Espagne : les petits arrangements de Rajoy avec la réalité
Le gouvernement espagnol a vendu le plan d'aide de l'Eurogroupe comme une "victoire" pour le pays. La Commission européenne, l'opposition et la presse ont contredit ses déclarations. Une stratégie de communication à double tranchant ?
La pièce destinée aux conférences du chef du gouvernement espagnol est surnommée la salle "des mauvaises nouvelles"*. Les mesures d'austérité ou les hausses du chômage annoncées depuis cinq mois par le gouvernement de Mariano Rajoy n'ont pas failli à cette réputation.
C'est peut-être pour cette raison que Rajoy a choisi le lumineux Salon des colonnes, réservé aux grands événements, pour revenir sur le plan d'aide européen destiné à recapitaliser les banques espagnoles à hauteur de 100 milliards d'euros. Dans son discours du dimanche 10 juin, le chef du Parti populaire y a fait part de son optimisme et de sa confiance. Depuis, le chef du gouvernement essuie des critiques de la Commission européenne et au sein même de son pays. Revue de détail.
• Rajoy se donne le beau rôle
Depuis son arrivée au pouvoir en décembre 2011, Mariano Rajoy a toujours nié avoir besoin d'une assistance extérieure. "Non, l'Espagne ne fera pas appel aux fonds européens pour sauver ses banques", a-t-il encore déclaré le 28 mai. Avant d'assurer, dimanche 10 juin, qu'il était à l'initiative du secours de l'Eurogroupe.

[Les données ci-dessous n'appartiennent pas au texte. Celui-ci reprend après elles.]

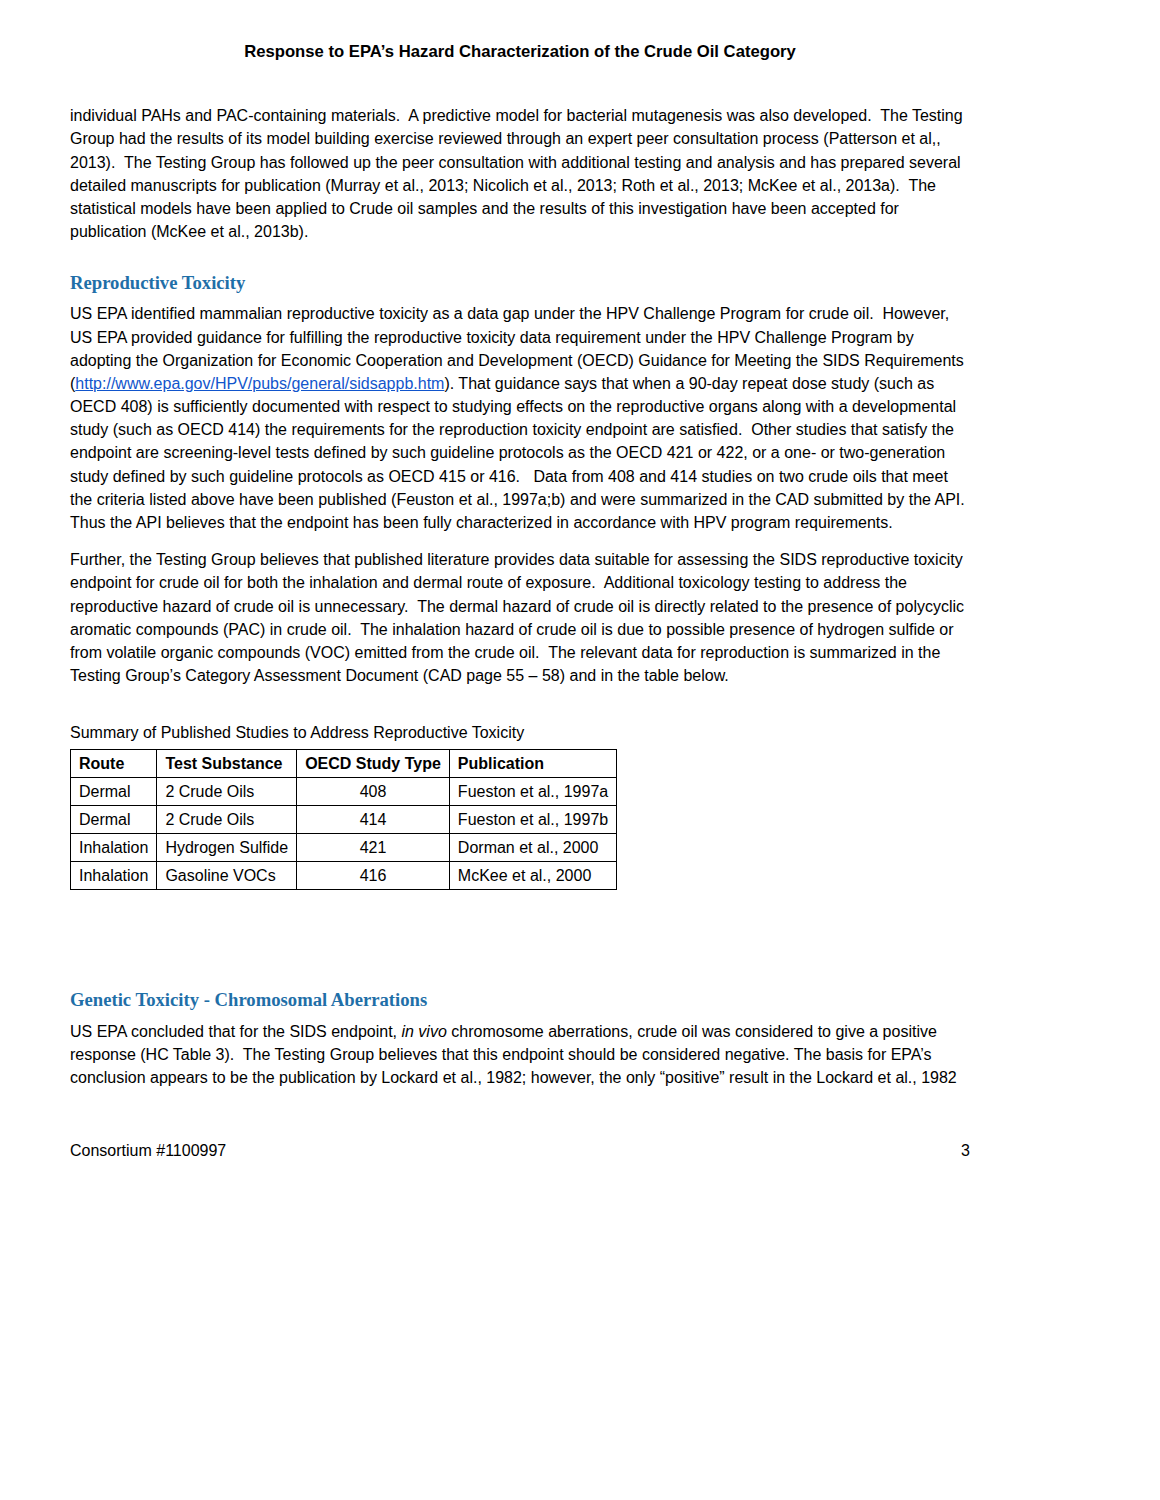Response to EPA’s Hazard Characterization of the Crude Oil Category
individual PAHs and PAC-containing materials. A predictive model for bacterial mutagenesis was also developed. The Testing Group had the results of its model building exercise reviewed through an expert peer consultation process (Patterson et al,, 2013). The Testing Group has followed up the peer consultation with additional testing and analysis and has prepared several detailed manuscripts for publication (Murray et al., 2013; Nicolich et al., 2013; Roth et al., 2013; McKee et al., 2013a). The statistical models have been applied to Crude oil samples and the results of this investigation have been accepted for publication (McKee et al., 2013b).
Reproductive Toxicity
US EPA identified mammalian reproductive toxicity as a data gap under the HPV Challenge Program for crude oil. However, US EPA provided guidance for fulfilling the reproductive toxicity data requirement under the HPV Challenge Program by adopting the Organization for Economic Cooperation and Development (OECD) Guidance for Meeting the SIDS Requirements (http://www.epa.gov/HPV/pubs/general/sidsappb.htm). That guidance says that when a 90-day repeat dose study (such as OECD 408) is sufficiently documented with respect to studying effects on the reproductive organs along with a developmental study (such as OECD 414) the requirements for the reproduction toxicity endpoint are satisfied. Other studies that satisfy the endpoint are screening-level tests defined by such guideline protocols as the OECD 421 or 422, or a one- or two-generation study defined by such guideline protocols as OECD 415 or 416. Data from 408 and 414 studies on two crude oils that meet the criteria listed above have been published (Feuston et al., 1997a;b) and were summarized in the CAD submitted by the API. Thus the API believes that the endpoint has been fully characterized in accordance with HPV program requirements.
Further, the Testing Group believes that published literature provides data suitable for assessing the SIDS reproductive toxicity endpoint for crude oil for both the inhalation and dermal route of exposure. Additional toxicology testing to address the reproductive hazard of crude oil is unnecessary. The dermal hazard of crude oil is directly related to the presence of polycyclic aromatic compounds (PAC) in crude oil. The inhalation hazard of crude oil is due to possible presence of hydrogen sulfide or from volatile organic compounds (VOC) emitted from the crude oil. The relevant data for reproduction is summarized in the Testing Group’s Category Assessment Document (CAD page 55 – 58) and in the table below.
Summary of Published Studies to Address Reproductive Toxicity
| Route | Test Substance | OECD Study Type | Publication |
| --- | --- | --- | --- |
| Dermal | 2 Crude Oils | 408 | Fueston et al., 1997a |
| Dermal | 2 Crude Oils | 414 | Fueston et al., 1997b |
| Inhalation | Hydrogen Sulfide | 421 | Dorman et al., 2000 |
| Inhalation | Gasoline VOCs | 416 | McKee et al., 2000 |
Genetic Toxicity - Chromosomal Aberrations
US EPA concluded that for the SIDS endpoint, in vivo chromosome aberrations, crude oil was considered to give a positive response (HC Table 3). The Testing Group believes that this endpoint should be considered negative. The basis for EPA’s conclusion appears to be the publication by Lockard et al., 1982; however, the only “positive” result in the Lockard et al., 1982
Consortium #1100997 3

Le chef du gouvernement espagnol assure ne pas avoir subi de pressions de la part de la Commission européenne, mais avoir "fait pression (sur eux)" pour obtenir le plan d'aide.
Pourtant, dans une interview donnée mardi 12 juin au Financial Times, le président de la Commission européenne, José Manuel Barroso, assure avoir convaincu Madrid d'accepter ce plan d'assistance. "Pour nous, le plan est totalement nécessaire, dans l'intérêt de l'Espagne et de l'Eurozone", a-t-il souligné.

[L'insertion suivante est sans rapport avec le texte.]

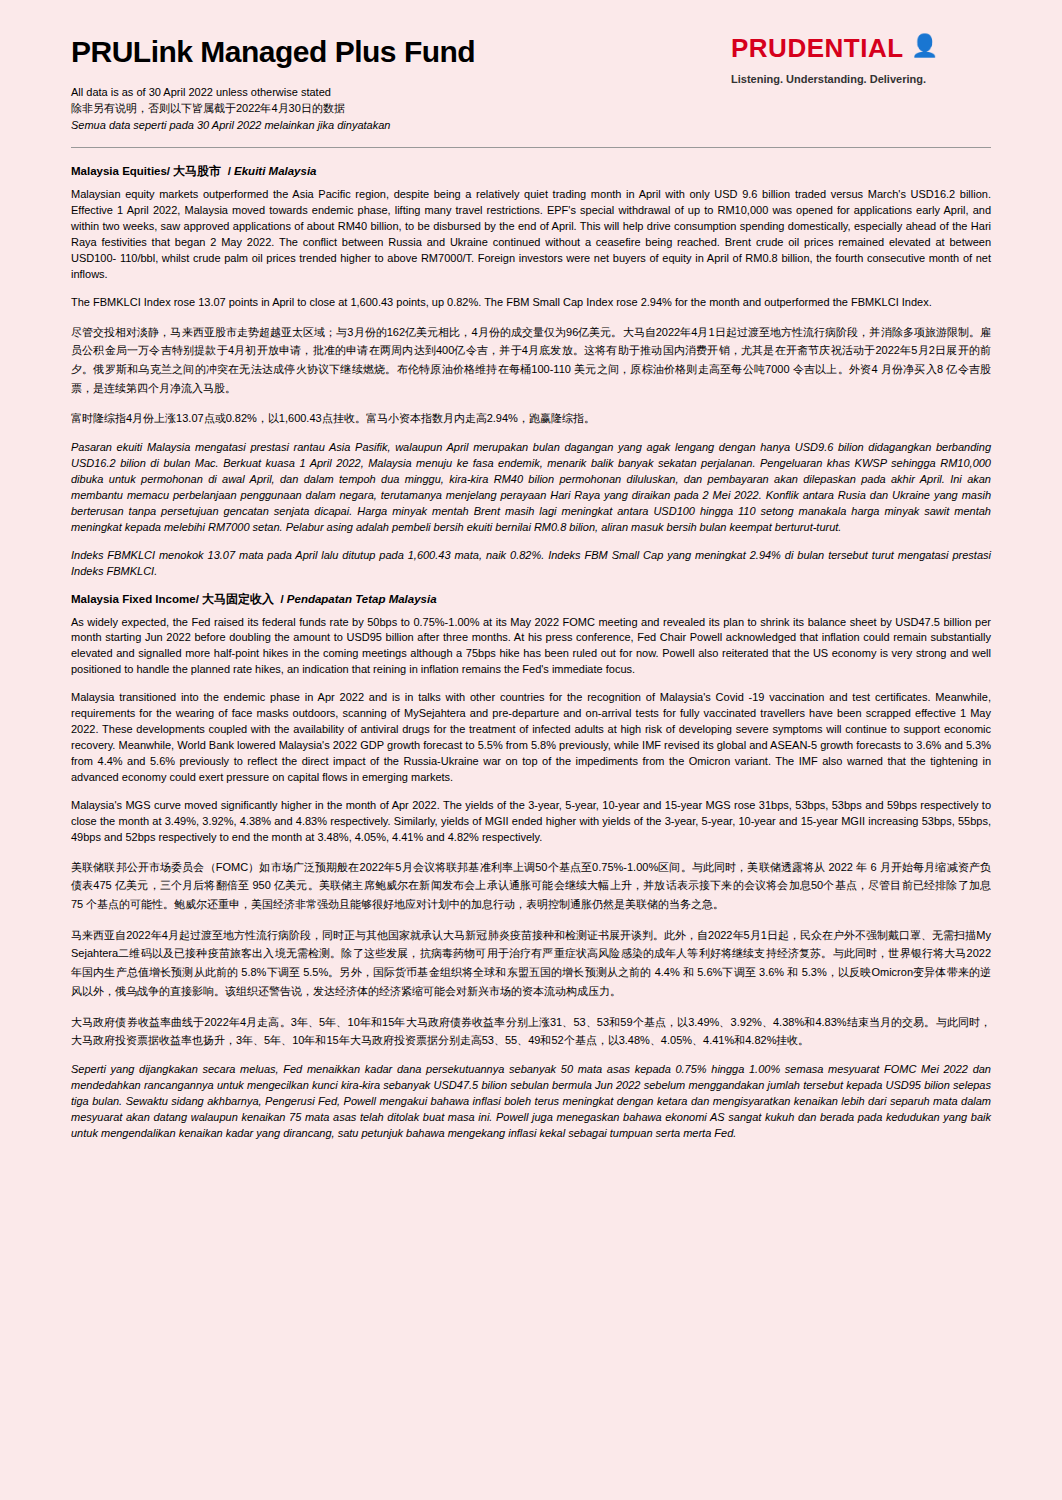PRULink Managed Plus Fund
All data is as of 30 April 2022 unless otherwise stated
除非另有说明，否则以下皆属截于2022年4月30日的数据
Semua data seperti pada 30 April 2022 melainkan jika dinyatakan
PRUDENTIAL 👤
Listening. Understanding. Delivering.
Malaysia Equities/ 大马股市 / Ekuiti Malaysia
Malaysian equity markets outperformed the Asia Pacific region, despite being a relatively quiet trading month in April with only USD 9.6 billion traded versus March's USD16.2 billion. Effective 1 April 2022, Malaysia moved towards endemic phase, lifting many travel restrictions. EPF's special withdrawal of up to RM10,000 was opened for applications early April, and within two weeks, saw approved applications of about RM40 billion, to be disbursed by the end of April. This will help drive consumption spending domestically, especially ahead of the Hari Raya festivities that began 2 May 2022. The conflict between Russia and Ukraine continued without a ceasefire being reached. Brent crude oil prices remained elevated at between USD100- 110/bbl, whilst crude palm oil prices trended higher to above RM7000/T. Foreign investors were net buyers of equity in April of RM0.8 billion, the fourth consecutive month of net inflows.
The FBMKLCI Index rose 13.07 points in April to close at 1,600.43 points, up 0.82%. The FBM Small Cap Index rose 2.94% for the month and outperformed the FBMKLCI Index.
尽管交投相对淡静，马来西亚股市走势超越亚太区域；与3月份的162亿美元相比，4月份的成交量仅为96亿美元。大马自2022年4月1日起过渡至地方性流行病阶段，并消除多项旅游限制。雇员公积金局一万令吉特别提款于4月初开放申请，批准的申请在两周内达到400亿令吉，并于4月底发放。这将有助于推动国内消费开销，尤其是在开斋节庆祝活动于2022年5月2日展开的前夕。俄罗斯和乌克兰之间的冲突在无法达成停火协议下继续燃烧。布伦特原油价格维持在每桶100-110 美元之间，原棕油价格则走高至每公吨7000 令吉以上。外资4 月份净买入8 亿令吉股票，是连续第四个月净流入马股。
富时隆综指4月份上涨13.07点或0.82%，以1,600.43点挂收。富马小资本指数月内走高2.94%，跑赢隆综指。
Pasaran ekuiti Malaysia mengatasi prestasi rantau Asia Pasifik, walaupun April merupakan bulan dagangan yang agak lengang dengan hanya USD9.6 bilion didagangkan berbanding USD16.2 bilion di bulan Mac. Berkuat kuasa 1 April 2022, Malaysia menuju ke fasa endemik, menarik balik banyak sekatan perjalanan. Pengeluaran khas KWSP sehingga RM10,000 dibuka untuk permohonan di awal April, dan dalam tempoh dua minggu, kira-kira RM40 bilion permohonan diluluskan, dan pembayaran akan dilepaskan pada akhir April. Ini akan membantu memacu perbelanjaan penggunaan dalam negara, terutamanya menjelang perayaan Hari Raya yang diraikan pada 2 Mei 2022. Konflik antara Rusia dan Ukraine yang masih berterusan tanpa persetujuan gencatan senjata dicapai. Harga minyak mentah Brent masih lagi meningkat antara USD100 hingga 110 setong manakala harga minyak sawit mentah meningkat kepada melebihi RM7000 setan. Pelabur asing adalah pembeli bersih ekuiti bernilai RM0.8 bilion, aliran masuk bersih bulan keempat berturut-turut.
Indeks FBMKLCI menokok 13.07 mata pada April lalu ditutup pada 1,600.43 mata, naik 0.82%. Indeks FBM Small Cap yang meningkat 2.94% di bulan tersebut turut mengatasi prestasi Indeks FBMKLCI.
Malaysia Fixed Income/ 大马固定收入 / Pendapatan Tetap Malaysia
As widely expected, the Fed raised its federal funds rate by 50bps to 0.75%-1.00% at its May 2022 FOMC meeting and revealed its plan to shrink its balance sheet by USD47.5 billion per month starting Jun 2022 before doubling the amount to USD95 billion after three months. At his press conference, Fed Chair Powell acknowledged that inflation could remain substantially elevated and signalled more half-point hikes in the coming meetings although a 75bps hike has been ruled out for now. Powell also reiterated that the US economy is very strong and well positioned to handle the planned rate hikes, an indication that reining in inflation remains the Fed's immediate focus.
Malaysia transitioned into the endemic phase in Apr 2022 and is in talks with other countries for the recognition of Malaysia's Covid -19 vaccination and test certificates. Meanwhile, requirements for the wearing of face masks outdoors, scanning of MySejahtera and pre-departure and on-arrival tests for fully vaccinated travellers have been scrapped effective 1 May 2022. These developments coupled with the availability of antiviral drugs for the treatment of infected adults at high risk of developing severe symptoms will continue to support economic recovery. Meanwhile, World Bank lowered Malaysia's 2022 GDP growth forecast to 5.5% from 5.8% previously, while IMF revised its global and ASEAN-5 growth forecasts to 3.6% and 5.3% from 4.4% and 5.6% previously to reflect the direct impact of the Russia-Ukraine war on top of the impediments from the Omicron variant. The IMF also warned that the tightening in advanced economy could exert pressure on capital flows in emerging markets.
Malaysia's MGS curve moved significantly higher in the month of Apr 2022. The yields of the 3-year, 5-year, 10-year and 15-year MGS rose 31bps, 53bps, 53bps and 59bps respectively to close the month at 3.49%, 3.92%, 4.38% and 4.83% respectively. Similarly, yields of MGII ended higher with yields of the 3-year, 5-year, 10-year and 15-year MGII increasing 53bps, 55bps, 49bps and 52bps respectively to end the month at 3.48%, 4.05%, 4.41% and 4.82% respectively.
美联储联邦公开市场委员会（FOMC）如市场广泛预期般在2022年5月会议将联邦基准利率上调50个基点至0.75%-1.00%区间。与此同时，美联储透露将从 2022 年 6 月开始每月缩减资产负债表475 亿美元，三个月后将翻倍至 950 亿美元。美联储主席鲍威尔在新闻发布会上承认通胀可能会继续大幅上升，并放话表示接下来的会议将会加息50个基点，尽管目前已经排除了加息 75 个基点的可能性。鲍威尔还重申，美国经济非常强劲且能够很好地应对计划中的加息行动，表明控制通胀仍然是美联储的当务之急。
马来西亚自2022年4月起过渡至地方性流行病阶段，同时正与其他国家就承认大马新冠肺炎疫苗接种和检测证书展开谈判。此外，自2022年5月1日起，民众在户外不强制戴口罩、无需扫描My Sejahtera二维码以及已接种疫苗旅客出入境无需检测。除了这些发展，抗病毒药物可用于治疗有严重症状高风险感染的成年人等利好将继续支持经济复苏。与此同时，世界银行将大马2022 年国内生产总值增长预测从此前的 5.8%下调至 5.5%。另外，国际货币基金组织将全球和东盟五国的增长预测从之前的 4.4% 和 5.6%下调至 3.6% 和 5.3%，以反映Omicron变异体带来的逆风以外，俄乌战争的直接影响。该组织还警告说，发达经济体的经济紧缩可能会对新兴市场的资本流动构成压力。
大马政府债券收益率曲线于2022年4月走高。3年、5年、10年和15年大马政府债券收益率分别上涨31、53、53和59个基点，以3.49%、3.92%、4.38%和4.83%结束当月的交易。与此同时，大马政府投资票据收益率也扬升，3年、5年、10年和15年大马政府投资票据分别走高53、55、49和52个基点，以3.48%、4.05%、4.41%和4.82%挂收。
Seperti yang dijangkakan secara meluas, Fed menaikkan kadar dana persekutuannya sebanyak 50 mata asas kepada 0.75% hingga 1.00% semasa mesyuarat FOMC Mei 2022 dan mendedahkan rancangannya untuk mengecilkan kunci kira-kira sebanyak USD47.5 bilion sebulan bermula Jun 2022 sebelum menggandakan jumlah tersebut kepada USD95 bilion selepas tiga bulan. Sewaktu sidang akhbarnya, Pengerusi Fed, Powell mengakui bahawa inflasi boleh terus meningkat dengan ketara dan mengisyaratkan kenaikan lebih dari separuh mata dalam mesyuarat akan datang walaupun kenaikan 75 mata asas telah ditolak buat masa ini. Powell juga menegaskan bahawa ekonomi AS sangat kukuh dan berada pada kedudukan yang baik untuk mengendalikan kenaikan kadar yang dirancang, satu petunjuk bahawa mengekang inflasi kekal sebagai tumpuan serta merta Fed.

• Il minimise les contraintes pour l'Espagne
"Ce qui a été négocié avec l'Eurogroupe n'aura que des conséquences positives sur le pays et n'aura pas d'influence sur la politique que nous menons", a assuré le chef de l'exécutif. Rajoy refuse par exemple de parler de "plan de sauvetage européen", et préfère évoquer une "ligne de crédit" destinée à renforcer les fonds propres des banques espagnoles.
Là encore, la réaction de la Commission européenne ne s'est pas faite attendre. "Rien n'est gratuit", a déclaré son vice-président Joaquin Almunia. "Bien sûr, des conditions seront posées. L'Espagne sera non seulement contrainte de rendre ce prêt, mais aussi soumise à un autre type de conditions", a-t-il indiqué.

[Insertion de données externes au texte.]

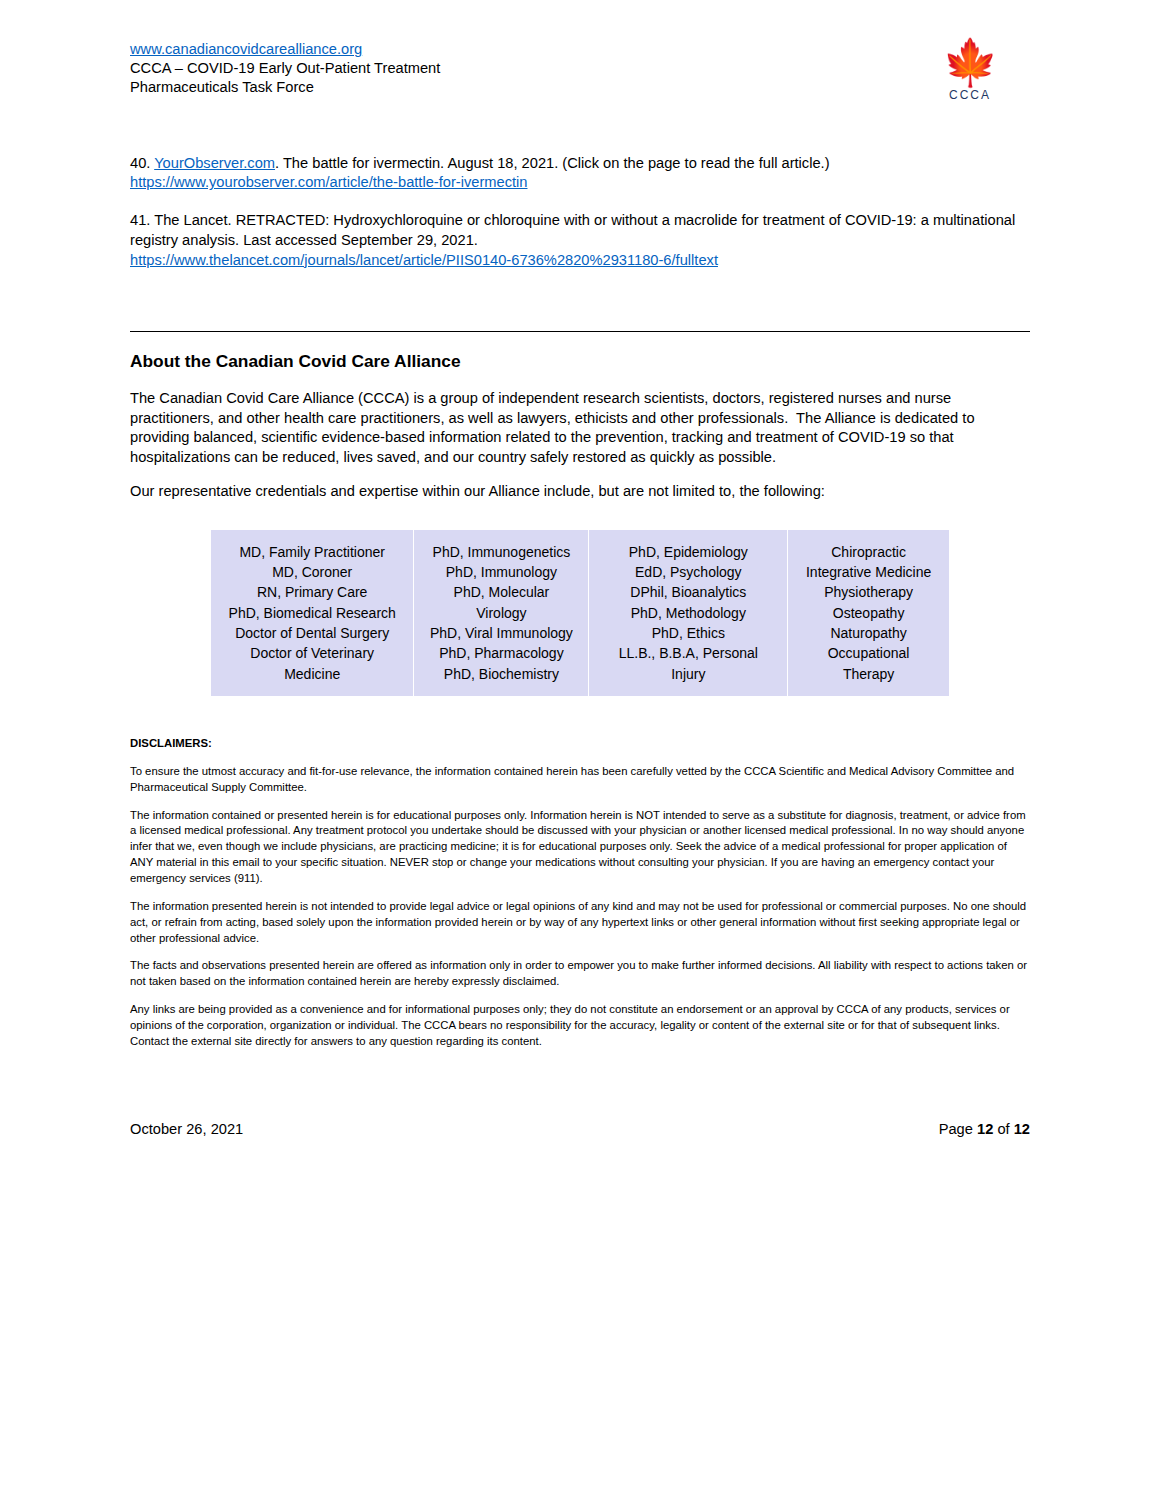www.canadiancovidcarealliance.org
CCCA – COVID-19 Early Out-Patient Treatment
Pharmaceuticals Task Force
🍁
CCCA
40. YourObserver.com. The battle for ivermectin. August 18, 2021. (Click on the page to read the full article.)
https://www.yourobserver.com/article/the-battle-for-ivermectin
41. The Lancet. RETRACTED: Hydroxychloroquine or chloroquine with or without a macrolide for treatment of COVID-19: a multinational registry analysis. Last accessed September 29, 2021.
https://www.thelancet.com/journals/lancet/article/PIIS0140-6736%2820%2931180-6/fulltext
About the Canadian Covid Care Alliance
The Canadian Covid Care Alliance (CCCA) is a group of independent research scientists, doctors, registered nurses and nurse practitioners, and other health care practitioners, as well as lawyers, ethicists and other professionals. The Alliance is dedicated to providing balanced, scientific evidence-based information related to the prevention, tracking and treatment of COVID-19 so that hospitalizations can be reduced, lives saved, and our country safely restored as quickly as possible.
Our representative credentials and expertise within our Alliance include, but are not limited to, the following:
| MD, Family Practitioner MD, Coroner RN, Primary Care PhD, Biomedical Research Doctor of Dental Surgery Doctor of Veterinary Medicine | PhD, Immunogenetics PhD, Immunology PhD, Molecular Virology PhD, Viral Immunology PhD, Pharmacology PhD, Biochemistry | PhD, Epidemiology EdD, Psychology DPhil, Bioanalytics PhD, Methodology PhD, Ethics LL.B., B.B.A, Personal Injury | Chiropractic Integrative Medicine Physiotherapy Osteopathy Naturopathy Occupational Therapy |
DISCLAIMERS:
To ensure the utmost accuracy and fit-for-use relevance, the information contained herein has been carefully vetted by the CCCA Scientific and Medical Advisory Committee and Pharmaceutical Supply Committee.
The information contained or presented herein is for educational purposes only. Information herein is NOT intended to serve as a substitute for diagnosis, treatment, or advice from a licensed medical professional. Any treatment protocol you undertake should be discussed with your physician or another licensed medical professional. In no way should anyone infer that we, even though we include physicians, are practicing medicine; it is for educational purposes only. Seek the advice of a medical professional for proper application of ANY material in this email to your specific situation. NEVER stop or change your medications without consulting your physician. If you are having an emergency contact your emergency services (911).
The information presented herein is not intended to provide legal advice or legal opinions of any kind and may not be used for professional or commercial purposes. No one should act, or refrain from acting, based solely upon the information provided herein or by way of any hypertext links or other general information without first seeking appropriate legal or other professional advice.
The facts and observations presented herein are offered as information only in order to empower you to make further informed decisions. All liability with respect to actions taken or not taken based on the information contained herein are hereby expressly disclaimed.
Any links are being provided as a convenience and for informational purposes only; they do not constitute an endorsement or an approval by CCCA of any products, services or opinions of the corporation, organization or individual. The CCCA bears no responsibility for the accuracy, legality or content of the external site or for that of subsequent links. Contact the external site directly for answers to any question regarding its content.
October 26, 2021
Page 12 of 12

• Son dilettantisme choque
Son vocabulaire, sa conférence de presse organisée presque 24 heures après la décision de l'Eurogroupe et son voyage express en Pologne, pour assister au premier match de la sélection nationale à l'Euro, ont suscité de vives critiques de l'opposition.
"Le chef du gouvernement croit qu'on vient de toucher le gros lot et ce n'est pas le cas," s'est indigné le chef du parti socialiste, Alfredo Perez-Rubalcaba. A l'exception du parti nationaliste catalan, allié du gouvernement, tous les partis de gauche ont qualifié le plan d'aide de "mauvaise nouvelle".
• Il maintient le flou sur les mesures prévues
Loin de calmer le jeu, le gouvernement refuse de dévoiler les détails du plan avant juillet. Les parlementaires exigent des explications mais Rajoy s'obstine. "Vous les aurez quand les procédures seront finalisées", a-t-il répondu.
Le parti d'extrême gauche, plusieurs syndicats ainsi que le mouvement des Indignés ont réagi en appelant à manifester contre des déclarations "fausses, pathétiques, contradictoires et irrespectueuses envers les citoyens espagnols".
* Tous les liens mènent vers des articles en espagnol.